For the second year in a row, all undergraduate campuses of the University System of New Hampshire were nationally recognized for their commitment to freedom of speech.
In its just-released “Speech Codes 2020” report, the Foundation for Individual Rights in Education (FIRE) gave the University of New Hampshire, Plymouth State University and Keene state College “green light” ratings. A green light signifies “that the institution does not maintain any written policies that imperil free expression.”
By contrast, the state’s lone Ivy League institution, Dartmouth College, received a “red light” for having “at least one policy that both clearly and substantially restricts freedom of speech.”
Dartmouth received D grades on due process rights for students accused of misconduct, scoring in the mid-single digits on a 20-point scale.

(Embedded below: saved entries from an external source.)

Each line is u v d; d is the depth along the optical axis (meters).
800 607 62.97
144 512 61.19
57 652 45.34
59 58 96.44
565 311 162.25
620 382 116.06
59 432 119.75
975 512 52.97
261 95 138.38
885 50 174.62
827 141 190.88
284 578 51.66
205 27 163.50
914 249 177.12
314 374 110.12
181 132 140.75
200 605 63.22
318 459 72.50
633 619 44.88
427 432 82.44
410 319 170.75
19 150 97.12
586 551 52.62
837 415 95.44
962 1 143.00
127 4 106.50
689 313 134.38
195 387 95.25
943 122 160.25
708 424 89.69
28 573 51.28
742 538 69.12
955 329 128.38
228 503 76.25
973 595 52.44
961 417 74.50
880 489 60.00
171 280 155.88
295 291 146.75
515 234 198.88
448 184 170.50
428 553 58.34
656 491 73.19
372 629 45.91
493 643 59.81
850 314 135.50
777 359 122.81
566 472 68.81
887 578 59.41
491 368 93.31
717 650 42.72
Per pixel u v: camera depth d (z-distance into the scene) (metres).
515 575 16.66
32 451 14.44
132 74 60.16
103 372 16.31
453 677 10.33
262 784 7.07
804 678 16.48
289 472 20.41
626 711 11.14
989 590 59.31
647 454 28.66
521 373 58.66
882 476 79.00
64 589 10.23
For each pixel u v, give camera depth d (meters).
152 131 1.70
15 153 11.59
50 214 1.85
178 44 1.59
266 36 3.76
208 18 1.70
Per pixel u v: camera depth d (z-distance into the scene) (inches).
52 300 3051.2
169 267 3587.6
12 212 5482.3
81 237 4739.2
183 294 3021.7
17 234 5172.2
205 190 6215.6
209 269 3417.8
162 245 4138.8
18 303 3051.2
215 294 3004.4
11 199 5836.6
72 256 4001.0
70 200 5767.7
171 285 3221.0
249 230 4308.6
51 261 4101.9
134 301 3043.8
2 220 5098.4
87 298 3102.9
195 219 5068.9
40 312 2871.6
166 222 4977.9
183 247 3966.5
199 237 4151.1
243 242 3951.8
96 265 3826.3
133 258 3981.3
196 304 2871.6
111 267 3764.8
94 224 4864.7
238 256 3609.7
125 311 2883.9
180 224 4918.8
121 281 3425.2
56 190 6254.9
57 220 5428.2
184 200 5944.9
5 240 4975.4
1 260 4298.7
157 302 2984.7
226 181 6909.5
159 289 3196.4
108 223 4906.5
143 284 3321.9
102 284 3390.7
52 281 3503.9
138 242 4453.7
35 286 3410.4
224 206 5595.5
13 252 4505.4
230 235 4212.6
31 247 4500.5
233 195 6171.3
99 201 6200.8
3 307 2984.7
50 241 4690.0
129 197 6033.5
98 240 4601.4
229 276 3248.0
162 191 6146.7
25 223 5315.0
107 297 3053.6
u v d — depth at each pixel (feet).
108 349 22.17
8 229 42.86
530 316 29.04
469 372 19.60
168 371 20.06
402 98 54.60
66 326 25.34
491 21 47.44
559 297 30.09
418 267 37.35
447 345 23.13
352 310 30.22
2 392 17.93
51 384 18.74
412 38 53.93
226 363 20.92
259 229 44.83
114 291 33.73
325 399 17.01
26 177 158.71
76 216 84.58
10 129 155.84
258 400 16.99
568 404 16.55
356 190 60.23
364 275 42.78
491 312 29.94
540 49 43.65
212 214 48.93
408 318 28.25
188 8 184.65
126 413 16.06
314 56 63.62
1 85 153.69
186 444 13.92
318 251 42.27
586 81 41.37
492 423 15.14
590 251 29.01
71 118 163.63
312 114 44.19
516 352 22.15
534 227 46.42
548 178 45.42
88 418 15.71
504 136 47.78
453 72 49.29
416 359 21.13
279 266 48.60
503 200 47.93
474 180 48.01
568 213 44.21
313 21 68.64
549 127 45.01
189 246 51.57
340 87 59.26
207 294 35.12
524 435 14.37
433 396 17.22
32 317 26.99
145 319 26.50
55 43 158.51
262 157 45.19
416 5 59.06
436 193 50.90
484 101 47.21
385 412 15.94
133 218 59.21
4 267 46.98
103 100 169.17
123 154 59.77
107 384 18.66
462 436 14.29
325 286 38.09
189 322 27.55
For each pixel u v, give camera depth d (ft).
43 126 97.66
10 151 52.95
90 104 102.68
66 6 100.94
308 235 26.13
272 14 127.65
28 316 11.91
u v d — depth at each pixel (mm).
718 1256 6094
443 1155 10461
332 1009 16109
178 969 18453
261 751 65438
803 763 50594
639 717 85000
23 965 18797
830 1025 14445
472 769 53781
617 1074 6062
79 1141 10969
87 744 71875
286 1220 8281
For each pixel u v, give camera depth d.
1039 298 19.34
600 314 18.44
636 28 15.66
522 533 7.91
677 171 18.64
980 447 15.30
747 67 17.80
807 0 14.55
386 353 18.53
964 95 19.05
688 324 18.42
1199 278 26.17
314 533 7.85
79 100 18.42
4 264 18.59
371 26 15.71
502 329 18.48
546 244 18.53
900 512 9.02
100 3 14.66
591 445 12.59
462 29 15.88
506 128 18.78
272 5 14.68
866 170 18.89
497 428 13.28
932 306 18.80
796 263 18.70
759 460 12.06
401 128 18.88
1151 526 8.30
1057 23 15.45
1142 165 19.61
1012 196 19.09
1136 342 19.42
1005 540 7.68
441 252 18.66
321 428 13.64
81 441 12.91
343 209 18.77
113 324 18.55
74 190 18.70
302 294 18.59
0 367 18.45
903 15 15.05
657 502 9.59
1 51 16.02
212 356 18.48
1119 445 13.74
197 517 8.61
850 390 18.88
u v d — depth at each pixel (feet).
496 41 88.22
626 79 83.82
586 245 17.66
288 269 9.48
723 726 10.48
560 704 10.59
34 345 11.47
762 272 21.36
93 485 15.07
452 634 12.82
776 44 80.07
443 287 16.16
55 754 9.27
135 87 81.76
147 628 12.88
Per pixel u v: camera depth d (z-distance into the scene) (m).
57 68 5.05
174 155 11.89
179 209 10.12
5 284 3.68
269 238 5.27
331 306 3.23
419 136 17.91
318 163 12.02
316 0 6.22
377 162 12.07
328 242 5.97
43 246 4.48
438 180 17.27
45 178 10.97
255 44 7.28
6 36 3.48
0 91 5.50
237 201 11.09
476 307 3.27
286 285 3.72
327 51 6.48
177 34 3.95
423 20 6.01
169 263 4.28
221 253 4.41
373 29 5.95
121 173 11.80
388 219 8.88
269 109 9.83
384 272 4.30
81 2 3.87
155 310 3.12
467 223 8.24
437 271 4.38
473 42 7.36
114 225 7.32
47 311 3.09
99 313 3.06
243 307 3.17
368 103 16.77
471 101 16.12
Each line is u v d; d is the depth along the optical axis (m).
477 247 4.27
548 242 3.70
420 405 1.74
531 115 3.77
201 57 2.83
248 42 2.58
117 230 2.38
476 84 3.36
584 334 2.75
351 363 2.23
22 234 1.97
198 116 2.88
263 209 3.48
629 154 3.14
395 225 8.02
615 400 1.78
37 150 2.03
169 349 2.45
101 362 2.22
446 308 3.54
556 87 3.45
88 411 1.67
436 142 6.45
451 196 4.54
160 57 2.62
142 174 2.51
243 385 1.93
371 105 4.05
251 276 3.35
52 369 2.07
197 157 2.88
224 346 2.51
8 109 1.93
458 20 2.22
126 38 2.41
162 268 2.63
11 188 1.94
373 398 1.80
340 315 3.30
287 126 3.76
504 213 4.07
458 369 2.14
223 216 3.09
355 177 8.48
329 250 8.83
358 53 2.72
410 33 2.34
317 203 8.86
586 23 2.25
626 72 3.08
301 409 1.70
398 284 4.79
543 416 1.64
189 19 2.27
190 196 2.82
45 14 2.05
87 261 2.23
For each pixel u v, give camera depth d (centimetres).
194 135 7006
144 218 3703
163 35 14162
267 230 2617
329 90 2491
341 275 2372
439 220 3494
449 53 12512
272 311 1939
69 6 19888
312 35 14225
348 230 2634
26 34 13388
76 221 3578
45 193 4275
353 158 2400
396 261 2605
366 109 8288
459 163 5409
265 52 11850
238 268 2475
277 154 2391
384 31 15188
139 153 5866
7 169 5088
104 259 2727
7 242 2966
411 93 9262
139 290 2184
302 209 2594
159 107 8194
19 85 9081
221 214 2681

Students at Dartmouth also are encouraged to report each other to the administration for “bias.” The college’s Office of Judicial Affairs tells students: “If you are the target of, witness to, or even simply hear about any form of bias happening to a Dartmouth student, you should submit a Bias Impact Report immediately.”
New Hampshire’s public colleges and universities have no similarly Orwellian instructions for students to act as secret speech police, nor do they have speech codes that violate students’ First Amendment rights.
As recently as 2017, Keene State College received a red light rating and the University of New Hampshire received yellow light from FIRE for having restrictive speech codes.
But in the spring of 2018, UNH revised all of its codes, and Keene State followed suit in the summer.
“Universities should be the first to embrace the free exchange of ideas and speech,” then-UNH President Mark Huddleston said. “The only UNH policy on speech is that it is free and unfettered on our campuses, and we’re pleased that FIRE has recognized our efforts.”
Upon his inauguration as UNH’s new president in 2018, Jim Dean also signaled his support for freedom of speech.
Granite Staters can be proud that their public university system has made its campuses into forums for the free exchange of ideas. And they can be thankful to FIRE for encouraging good behavior by monitoring campus speech policies and publishing these rankings.
(Note: FIRE’s reports do not include Granite State College, the University System of New Hampshire’s adult education college.)